Copy out the rows below word for word, starting at the very first line and ending with the line that contains "collectors: Ll. Williams". Include both of those lines.

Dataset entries
========
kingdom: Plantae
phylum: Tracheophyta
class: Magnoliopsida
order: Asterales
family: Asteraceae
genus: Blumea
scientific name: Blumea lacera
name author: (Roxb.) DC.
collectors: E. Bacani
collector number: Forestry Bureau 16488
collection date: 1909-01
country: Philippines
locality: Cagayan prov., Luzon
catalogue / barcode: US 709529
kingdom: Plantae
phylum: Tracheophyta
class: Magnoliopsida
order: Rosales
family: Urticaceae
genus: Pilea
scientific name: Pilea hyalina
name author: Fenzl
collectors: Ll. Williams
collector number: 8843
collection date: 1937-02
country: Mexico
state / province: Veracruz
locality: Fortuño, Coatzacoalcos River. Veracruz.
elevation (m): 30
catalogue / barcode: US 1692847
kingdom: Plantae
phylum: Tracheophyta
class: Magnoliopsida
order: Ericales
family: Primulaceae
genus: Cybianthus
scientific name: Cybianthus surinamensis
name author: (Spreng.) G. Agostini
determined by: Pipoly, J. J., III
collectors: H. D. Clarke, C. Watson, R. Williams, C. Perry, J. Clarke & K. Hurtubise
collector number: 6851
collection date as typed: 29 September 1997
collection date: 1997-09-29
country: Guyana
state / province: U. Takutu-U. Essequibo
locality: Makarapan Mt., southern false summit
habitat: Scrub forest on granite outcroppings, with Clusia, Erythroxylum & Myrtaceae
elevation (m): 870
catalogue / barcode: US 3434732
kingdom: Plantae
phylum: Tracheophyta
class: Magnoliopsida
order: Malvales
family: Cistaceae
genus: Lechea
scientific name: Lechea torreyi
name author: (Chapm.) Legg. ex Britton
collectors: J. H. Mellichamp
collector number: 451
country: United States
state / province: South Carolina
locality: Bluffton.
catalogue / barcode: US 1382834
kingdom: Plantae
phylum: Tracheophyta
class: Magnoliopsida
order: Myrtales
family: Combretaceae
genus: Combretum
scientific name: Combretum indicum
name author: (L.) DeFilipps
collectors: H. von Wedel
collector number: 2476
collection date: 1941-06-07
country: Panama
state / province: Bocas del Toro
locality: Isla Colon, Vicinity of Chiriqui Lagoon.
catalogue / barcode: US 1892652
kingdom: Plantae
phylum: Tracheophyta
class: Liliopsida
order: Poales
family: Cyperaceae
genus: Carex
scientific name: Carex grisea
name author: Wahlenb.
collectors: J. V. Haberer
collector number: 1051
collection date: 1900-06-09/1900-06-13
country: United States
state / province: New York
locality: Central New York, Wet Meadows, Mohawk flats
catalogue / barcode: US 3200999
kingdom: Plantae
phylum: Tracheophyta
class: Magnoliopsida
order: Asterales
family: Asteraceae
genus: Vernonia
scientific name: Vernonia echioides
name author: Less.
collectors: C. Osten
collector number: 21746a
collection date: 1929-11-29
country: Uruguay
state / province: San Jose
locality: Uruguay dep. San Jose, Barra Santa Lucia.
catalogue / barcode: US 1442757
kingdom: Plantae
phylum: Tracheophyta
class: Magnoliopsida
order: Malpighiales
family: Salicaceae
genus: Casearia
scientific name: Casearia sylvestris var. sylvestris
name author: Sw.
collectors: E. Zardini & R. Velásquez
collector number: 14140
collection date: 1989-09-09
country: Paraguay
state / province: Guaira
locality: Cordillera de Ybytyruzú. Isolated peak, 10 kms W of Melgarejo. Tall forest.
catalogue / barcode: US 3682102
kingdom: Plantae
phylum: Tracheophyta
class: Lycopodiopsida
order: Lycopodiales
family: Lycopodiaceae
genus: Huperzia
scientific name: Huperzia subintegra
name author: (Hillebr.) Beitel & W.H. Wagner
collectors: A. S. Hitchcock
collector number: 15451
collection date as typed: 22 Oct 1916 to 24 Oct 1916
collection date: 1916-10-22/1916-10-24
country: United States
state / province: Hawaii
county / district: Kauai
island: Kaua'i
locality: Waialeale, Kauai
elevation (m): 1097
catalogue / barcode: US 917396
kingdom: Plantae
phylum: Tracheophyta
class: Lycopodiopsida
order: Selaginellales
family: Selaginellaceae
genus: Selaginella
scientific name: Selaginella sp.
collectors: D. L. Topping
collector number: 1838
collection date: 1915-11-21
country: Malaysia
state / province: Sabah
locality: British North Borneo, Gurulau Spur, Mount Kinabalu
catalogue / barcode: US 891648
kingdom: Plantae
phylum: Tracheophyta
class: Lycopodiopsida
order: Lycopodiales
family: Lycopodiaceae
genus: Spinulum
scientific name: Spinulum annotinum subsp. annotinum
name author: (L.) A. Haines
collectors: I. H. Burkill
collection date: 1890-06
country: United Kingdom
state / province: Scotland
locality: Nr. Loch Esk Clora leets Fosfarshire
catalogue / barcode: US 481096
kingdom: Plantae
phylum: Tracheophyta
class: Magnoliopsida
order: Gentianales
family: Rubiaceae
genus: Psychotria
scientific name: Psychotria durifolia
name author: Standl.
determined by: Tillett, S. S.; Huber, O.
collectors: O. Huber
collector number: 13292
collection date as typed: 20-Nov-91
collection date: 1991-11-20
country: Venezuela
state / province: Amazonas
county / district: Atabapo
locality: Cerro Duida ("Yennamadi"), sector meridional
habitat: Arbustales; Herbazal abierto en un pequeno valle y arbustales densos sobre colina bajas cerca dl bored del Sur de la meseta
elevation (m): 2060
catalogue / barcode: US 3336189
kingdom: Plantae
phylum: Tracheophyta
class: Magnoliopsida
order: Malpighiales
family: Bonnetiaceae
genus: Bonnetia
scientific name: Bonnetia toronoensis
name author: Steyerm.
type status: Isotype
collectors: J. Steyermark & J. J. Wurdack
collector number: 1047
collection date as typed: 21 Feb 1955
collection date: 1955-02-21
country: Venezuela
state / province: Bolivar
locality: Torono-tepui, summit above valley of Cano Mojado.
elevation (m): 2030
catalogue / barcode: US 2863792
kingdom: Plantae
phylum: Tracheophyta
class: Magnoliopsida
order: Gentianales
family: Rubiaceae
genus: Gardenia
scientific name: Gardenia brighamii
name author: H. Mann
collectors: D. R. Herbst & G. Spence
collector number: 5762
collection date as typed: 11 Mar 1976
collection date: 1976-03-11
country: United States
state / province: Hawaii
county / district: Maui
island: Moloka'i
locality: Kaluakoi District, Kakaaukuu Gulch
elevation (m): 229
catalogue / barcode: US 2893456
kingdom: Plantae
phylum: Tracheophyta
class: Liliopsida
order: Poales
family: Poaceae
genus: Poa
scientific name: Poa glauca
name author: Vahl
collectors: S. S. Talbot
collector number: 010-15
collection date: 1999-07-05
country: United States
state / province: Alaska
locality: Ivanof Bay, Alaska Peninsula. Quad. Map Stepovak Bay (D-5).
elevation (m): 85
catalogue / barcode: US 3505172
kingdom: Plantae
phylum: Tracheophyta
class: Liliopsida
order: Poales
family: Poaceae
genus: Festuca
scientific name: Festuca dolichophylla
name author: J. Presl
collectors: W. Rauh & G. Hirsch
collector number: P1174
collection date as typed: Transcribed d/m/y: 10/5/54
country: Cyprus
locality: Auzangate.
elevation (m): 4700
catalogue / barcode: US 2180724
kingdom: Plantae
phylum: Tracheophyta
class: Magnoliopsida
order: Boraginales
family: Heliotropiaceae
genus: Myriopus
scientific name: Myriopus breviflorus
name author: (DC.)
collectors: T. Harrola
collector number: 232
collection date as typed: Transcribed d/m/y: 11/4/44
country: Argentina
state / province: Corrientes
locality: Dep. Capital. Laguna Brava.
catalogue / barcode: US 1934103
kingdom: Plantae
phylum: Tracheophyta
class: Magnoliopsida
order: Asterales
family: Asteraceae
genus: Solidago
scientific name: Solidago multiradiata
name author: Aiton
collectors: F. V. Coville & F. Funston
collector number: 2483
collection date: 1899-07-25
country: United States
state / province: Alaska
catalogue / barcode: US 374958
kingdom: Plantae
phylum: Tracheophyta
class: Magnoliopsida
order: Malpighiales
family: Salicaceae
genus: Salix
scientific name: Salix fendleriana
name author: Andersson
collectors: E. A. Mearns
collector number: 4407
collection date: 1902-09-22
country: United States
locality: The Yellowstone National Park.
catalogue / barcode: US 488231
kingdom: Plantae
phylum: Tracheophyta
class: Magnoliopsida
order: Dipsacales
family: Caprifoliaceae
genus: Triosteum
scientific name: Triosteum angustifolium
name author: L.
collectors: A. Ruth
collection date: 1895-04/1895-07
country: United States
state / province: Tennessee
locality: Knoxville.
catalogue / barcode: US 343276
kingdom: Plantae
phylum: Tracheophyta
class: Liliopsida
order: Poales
========
** Exercise output **
kingdom: Plantae
phylum: Tracheophyta
class: Magnoliopsida
order: Asterales
family: Asteraceae
genus: Blumea
scientific name: Blumea lacera
name author: (Roxb.) DC.
collectors: E. Bacani
collector number: Forestry Bureau 16488
collection date: 1909-01
country: Philippines
locality: Cagayan prov., Luzon
catalogue / barcode: US 709529
kingdom: Plantae
phylum: Tracheophyta
class: Magnoliopsida
order: Rosales
family: Urticaceae
genus: Pilea
scientific name: Pilea hyalina
name author: Fenzl
collectors: Ll. Williams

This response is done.